[A series of records]

- - - - -

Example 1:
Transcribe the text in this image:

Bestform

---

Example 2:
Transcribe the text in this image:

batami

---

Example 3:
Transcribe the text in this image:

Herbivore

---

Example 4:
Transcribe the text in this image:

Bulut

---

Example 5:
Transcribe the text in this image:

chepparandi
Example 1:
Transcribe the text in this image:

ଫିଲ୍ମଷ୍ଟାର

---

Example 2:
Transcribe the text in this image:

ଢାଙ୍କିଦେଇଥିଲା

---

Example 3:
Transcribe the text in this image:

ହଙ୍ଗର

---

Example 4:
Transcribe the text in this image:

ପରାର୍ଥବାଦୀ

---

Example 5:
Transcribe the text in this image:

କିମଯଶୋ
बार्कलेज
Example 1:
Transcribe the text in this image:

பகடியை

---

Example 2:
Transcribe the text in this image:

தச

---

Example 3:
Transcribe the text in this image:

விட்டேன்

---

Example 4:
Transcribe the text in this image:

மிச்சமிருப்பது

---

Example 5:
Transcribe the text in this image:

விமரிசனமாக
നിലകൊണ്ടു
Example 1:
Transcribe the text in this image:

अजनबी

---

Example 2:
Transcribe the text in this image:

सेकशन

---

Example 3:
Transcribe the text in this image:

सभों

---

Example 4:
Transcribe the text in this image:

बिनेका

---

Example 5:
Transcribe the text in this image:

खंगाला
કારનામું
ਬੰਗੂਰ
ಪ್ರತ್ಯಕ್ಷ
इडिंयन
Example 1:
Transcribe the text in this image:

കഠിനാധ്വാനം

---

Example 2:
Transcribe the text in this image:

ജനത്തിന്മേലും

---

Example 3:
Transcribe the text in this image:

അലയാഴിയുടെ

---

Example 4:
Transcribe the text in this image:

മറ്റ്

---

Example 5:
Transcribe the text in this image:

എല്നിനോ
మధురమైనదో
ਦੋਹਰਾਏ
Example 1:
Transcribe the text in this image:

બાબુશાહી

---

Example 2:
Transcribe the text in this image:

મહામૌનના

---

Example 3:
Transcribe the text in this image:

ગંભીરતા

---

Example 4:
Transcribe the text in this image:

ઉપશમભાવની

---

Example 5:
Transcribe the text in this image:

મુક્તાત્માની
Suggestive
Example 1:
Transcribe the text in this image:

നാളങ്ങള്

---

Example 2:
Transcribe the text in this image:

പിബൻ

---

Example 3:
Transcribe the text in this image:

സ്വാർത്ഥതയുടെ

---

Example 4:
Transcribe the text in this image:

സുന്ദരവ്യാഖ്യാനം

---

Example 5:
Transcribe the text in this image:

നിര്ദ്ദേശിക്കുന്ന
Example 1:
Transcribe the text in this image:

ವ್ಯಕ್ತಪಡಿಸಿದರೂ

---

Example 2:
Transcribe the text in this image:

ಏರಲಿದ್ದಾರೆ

- - - - -

Written exercise:
Can you retype all of the data above, line for line, without changing a single character?

Response to this exercise:
Example 1:
Transcribe the text in this image:

Bestform

---

Example 2:
Transcribe the text in this image:

batami

---

Example 3:
Transcribe the text in this image:

Herbivore

---

Example 4:
Transcribe the text in this image:

Bulut

---

Example 5:
Transcribe the text in this image:

chepparandi
Example 1:
Transcribe the text in this image:

ଫିଲ୍ମଷ୍ଟାର

---

Example 2:
Transcribe the text in this image:

ଢାଙ୍କିଦେଇଥିଲା

---

Example 3:
Transcribe the text in this image:

ହଙ୍ଗର

---

Example 4:
Transcribe the text in this image:

ପରାର୍ଥବାଦୀ

---

Example 5:
Transcribe the text in this image:

କିମଯଶୋ
बार्कलेज
Example 1:
Transcribe the text in this image:

பகடியை

---

Example 2:
Transcribe the text in this image:

தச

---

Example 3:
Transcribe the text in this image:

விட்டேன்

---

Example 4:
Transcribe the text in this image:

மிச்சமிருப்பது

---

Example 5:
Transcribe the text in this image:

விமரிசனமாக
നിലകൊണ്ടു
Example 1:
Transcribe the text in this image:

अजनबी

---

Example 2:
Transcribe the text in this image:

सेकशन

---

Example 3:
Transcribe the text in this image:

सभों

---

Example 4:
Transcribe the text in this image:

बिनेका

---

Example 5:
Transcribe the text in this image:

खंगाला
કારનામું
ਬੰਗੂਰ
ಪ್ರತ್ಯಕ್ಷ
इडिंयन
Example 1:
Transcribe the text in this image:

കഠിനാധ്വാനം

---

Example 2:
Transcribe the text in this image:

ജനത്തിന്മേലും

---

Example 3:
Transcribe the text in this image:

അലയാഴിയുടെ

---

Example 4:
Transcribe the text in this image:

മറ്റ്

---

Example 5:
Transcribe the text in this image:

എല്നിനോ
మధురమైనదో
ਦੋਹਰਾਏ
Example 1:
Transcribe the text in this image:

બાબુશાહી

---

Example 2:
Transcribe the text in this image:

મહામૌનના

---

Example 3:
Transcribe the text in this image:

ગંભીરતા

---

Example 4:
Transcribe the text in this image:

ઉપશમભાવની

---

Example 5:
Transcribe the text in this image:

મુક્તાત્માની
Suggestive
Example 1:
Transcribe the text in this image:

നാളങ്ങള്

---

Example 2:
Transcribe the text in this image:

പിബൻ

---

Example 3:
Transcribe the text in this image:

സ്വാർത്ഥതയുടെ

---

Example 4:
Transcribe the text in this image:

സുന്ദരവ്യാഖ്യാനം

---

Example 5:
Transcribe the text in this image:

നിര്ദ്ദേശിക്കുന്ന
Example 1:
Transcribe the text in this image:

ವ್ಯಕ್ತಪಡಿಸಿದರೂ

---

Example 2:
Transcribe the text in this image:

ಏರಲಿದ್ದಾರೆ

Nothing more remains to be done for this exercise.